Dornith Doherty: Oasis
This exhibition documents two international seed banks with microscopic precision and ethereal beauty. Focusing on X-rays at seed bank facilities where research is conducted and routinely used for viability assessments of accessioned seeds, Doherty documents and subsequently collages the seeds and tissue samples that are maintained in these research collections.
The amazing visual power of magnified x-ray images, which springs from the technology’s ability to record what is invisible to the human eye, illuminates her considerations not only of the complex philosophical, anthropological, and ecological issues surrounding the role of science and human agency in relation to gene banking, but also of the poetic questions about life and time on a macro and micro scale. Doherty is struck by the power of these tiny plantlets and seeds (many are the size of a grain of sand) which generate life and endure the time span central to the process of seed banking.

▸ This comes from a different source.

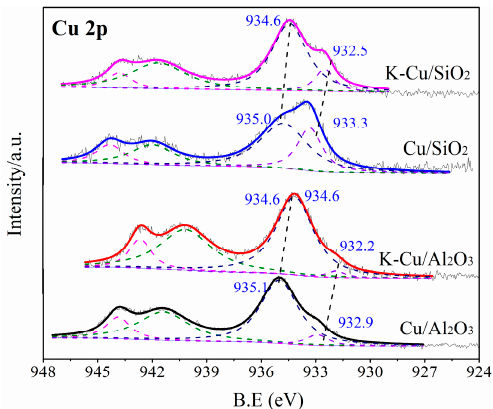
Figure 5. Cu2p 3/2 X-ray photoelectron spectroscopy (XPS) spectra of Cu/Al 2 O 3 , K-Cu/Al 2 O 3 and Cu/SiO 2 , K-Cu/SiO 2 catalysts .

“As landscapes around the world become more arid due to climate change, seed banks play an important role in ensuring the future survival of our plant life and food supply,” states Doherty. “These facilities can be regarded as a type of oasis; a verdant island surrounded by desert which provides a safe place of refuge and rejuvenation.”
Oasis is part of a larger project, “Archiving Eden,” which Doherty has been working on since 2008 in an ongoing collaboration with renowned biologists at seed banks in the United States, the United Kingdom, Russia, Norway, Australia and Brazil.
Celia Eberle: In the Garden of Ozymandias
Also on view is In the Garden of Ozymandias, which will include a selection of Celia Eberle’s surreal mixed media sculpture of diverse and mesmerizing materials highlighting the basic nature of the human experience. Her media, which include animal bones, wire, marble, jasper, agate, wood, coral, brass, newsprint, cardboard and other found objects communicate the artist’s quirky imagination with technical proficiency in a myriad of materials.
For more than two decades, she has drawn on an expanded concept of explanatory mythology in an effort to understand many complex phenomena concerning the human condition. She chooses imagery based either on its ubiquity or the pervasiveness of an attendant idea. Over the years, she has used many mediums and approaches to tackle this core issue. “In the Garden of Ozymandias” is a survey of these efforts.
AMSET is located at 500 Main in downtown Beaumont.